*Text shown:*
Similarly we can calculate the recall scores using the function `recall_score`. The recall is the ratio tp / (tp + fn) where tp is the number of true positives and fn the number of false negatives. The recall is intuitively the ability of the classifier to find all the positive samples.

In [None]:
recall=recall_score(y,predictions,labels=list(dict_map.keys()),average=None)
print('Recall for each class: \n',dict(zip([dict_map[value] for value in list(dict_map.keys())],np.around(precision,3))))

To further inspect the actual numbers of predictions for each class we calculate and plot the `confusion_matrix`. By definition, entry *i, j* in a confusion matrix is the number of observations actually in group *i*, but predicted to be in group *j*:

In [None]:
# generate and visualise confusion matrix
cm=confusion_matrix(y, predictions)
display_labels=[dict_map[rf.classes_[i]] for i in range(len(rf.classes_))]
disp=ConfusionMatrixDisplay(confusion_matrix=cm,display_labels=display_labels)
fig, ax = plt.subplots(figsize=(15,15))
disp.plot(ax=ax)
ax.set_title('Confusion Matrix')

## Save the model
We now export the trained classifier as a binary`.joblib` file, which will allow for importing the model in the subsequent module.

In [None]:
dump(rf, 'Results/Mozambique_RF_model.joblib')

*Exercise description:* Turn the paragraph of the notebook excerpt that begins "Similarly we can calculate" into a short bulleted list that keeps its main facts. The items that follow are not needed.

*Data extract:*
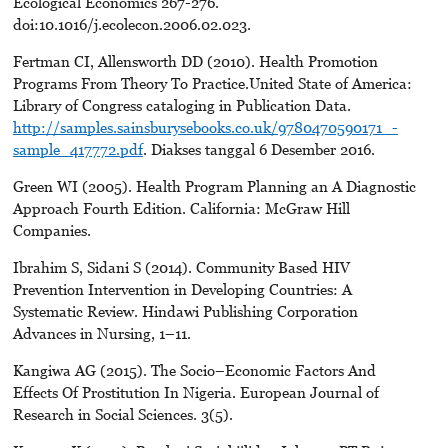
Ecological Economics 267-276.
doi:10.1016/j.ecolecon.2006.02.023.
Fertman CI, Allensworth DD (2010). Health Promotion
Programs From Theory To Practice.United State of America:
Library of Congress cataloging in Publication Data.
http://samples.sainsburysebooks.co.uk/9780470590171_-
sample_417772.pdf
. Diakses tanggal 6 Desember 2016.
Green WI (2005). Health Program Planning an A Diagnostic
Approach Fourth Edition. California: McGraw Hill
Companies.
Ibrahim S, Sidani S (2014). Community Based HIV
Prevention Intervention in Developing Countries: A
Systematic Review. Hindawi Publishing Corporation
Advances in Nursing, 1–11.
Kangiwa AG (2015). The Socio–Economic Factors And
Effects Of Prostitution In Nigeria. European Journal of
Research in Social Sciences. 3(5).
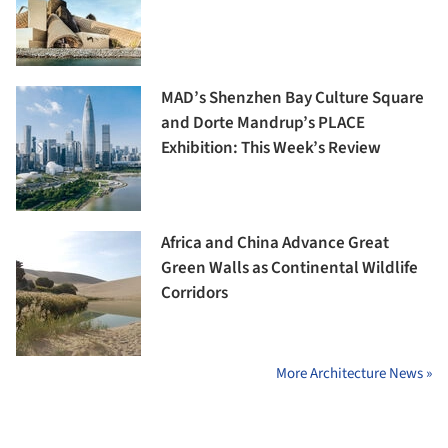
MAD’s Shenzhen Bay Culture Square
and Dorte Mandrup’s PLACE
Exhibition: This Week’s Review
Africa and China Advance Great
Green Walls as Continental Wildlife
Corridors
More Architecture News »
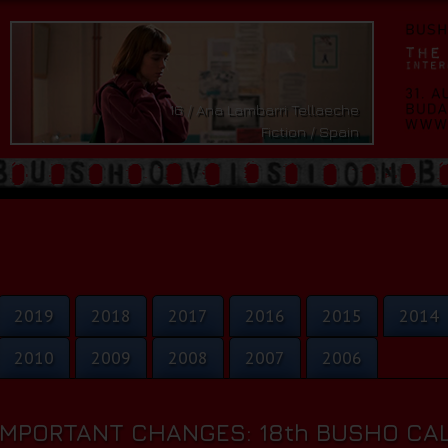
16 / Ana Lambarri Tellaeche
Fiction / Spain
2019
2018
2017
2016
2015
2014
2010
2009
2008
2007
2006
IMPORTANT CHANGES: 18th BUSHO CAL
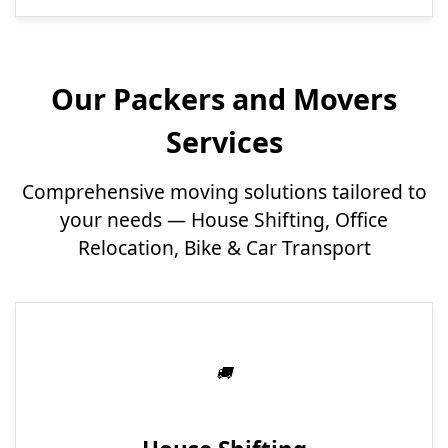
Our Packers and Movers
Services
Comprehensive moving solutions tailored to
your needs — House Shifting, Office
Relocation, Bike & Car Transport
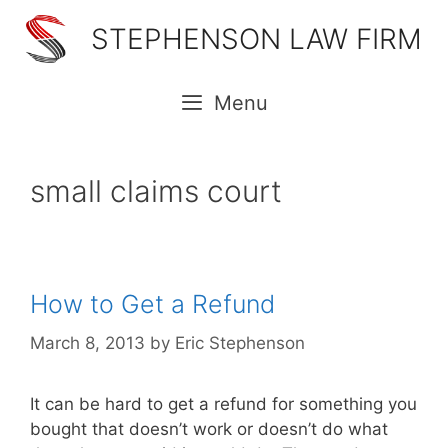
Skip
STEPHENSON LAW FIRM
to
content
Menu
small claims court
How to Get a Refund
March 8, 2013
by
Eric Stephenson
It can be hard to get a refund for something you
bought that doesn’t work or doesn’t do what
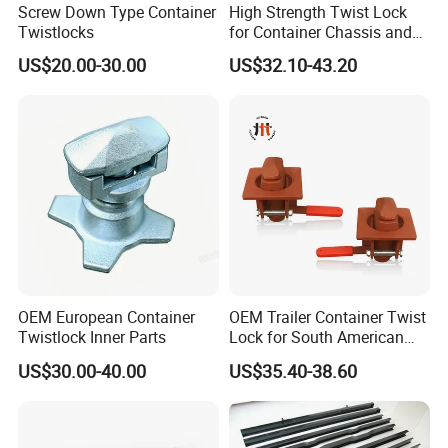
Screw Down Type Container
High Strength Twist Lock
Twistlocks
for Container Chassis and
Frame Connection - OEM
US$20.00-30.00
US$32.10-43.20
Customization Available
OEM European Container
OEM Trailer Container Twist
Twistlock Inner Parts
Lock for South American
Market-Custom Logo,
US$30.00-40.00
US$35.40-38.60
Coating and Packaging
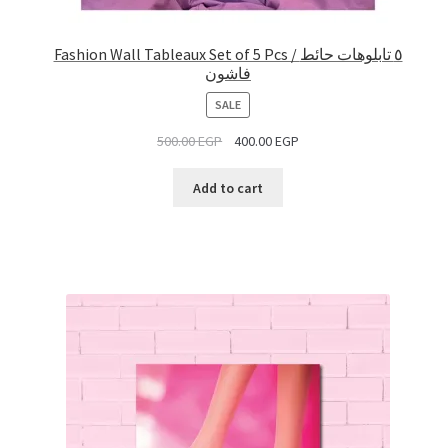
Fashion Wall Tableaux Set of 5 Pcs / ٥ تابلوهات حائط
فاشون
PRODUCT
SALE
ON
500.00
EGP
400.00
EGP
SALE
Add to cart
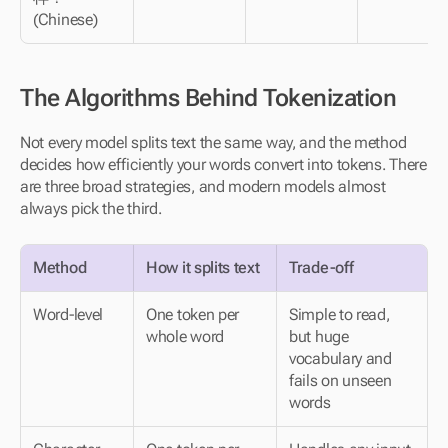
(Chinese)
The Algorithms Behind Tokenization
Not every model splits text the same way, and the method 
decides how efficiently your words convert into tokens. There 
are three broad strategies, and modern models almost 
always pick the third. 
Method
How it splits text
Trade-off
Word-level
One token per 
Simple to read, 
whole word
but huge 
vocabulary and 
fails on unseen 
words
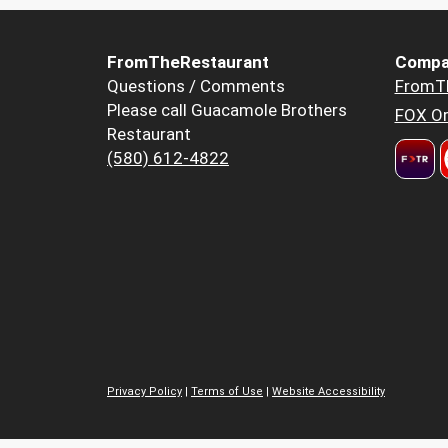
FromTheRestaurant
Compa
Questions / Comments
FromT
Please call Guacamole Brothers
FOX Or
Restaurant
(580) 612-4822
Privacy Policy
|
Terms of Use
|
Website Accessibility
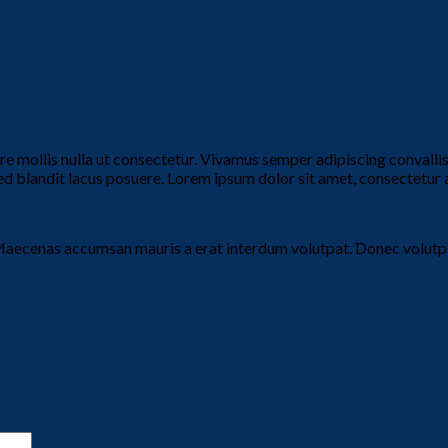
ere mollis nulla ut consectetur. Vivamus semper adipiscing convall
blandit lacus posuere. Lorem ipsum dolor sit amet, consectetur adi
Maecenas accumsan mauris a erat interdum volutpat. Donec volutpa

*Completed exercise:*
- Recall scores are computed with the function `recall_score`.
- Recall is the ratio tp / (tp + fn), where tp is the number of true positives and fn the number of false negatives.
- Intuitively, recall is the classifier's ability to find all the positive samples.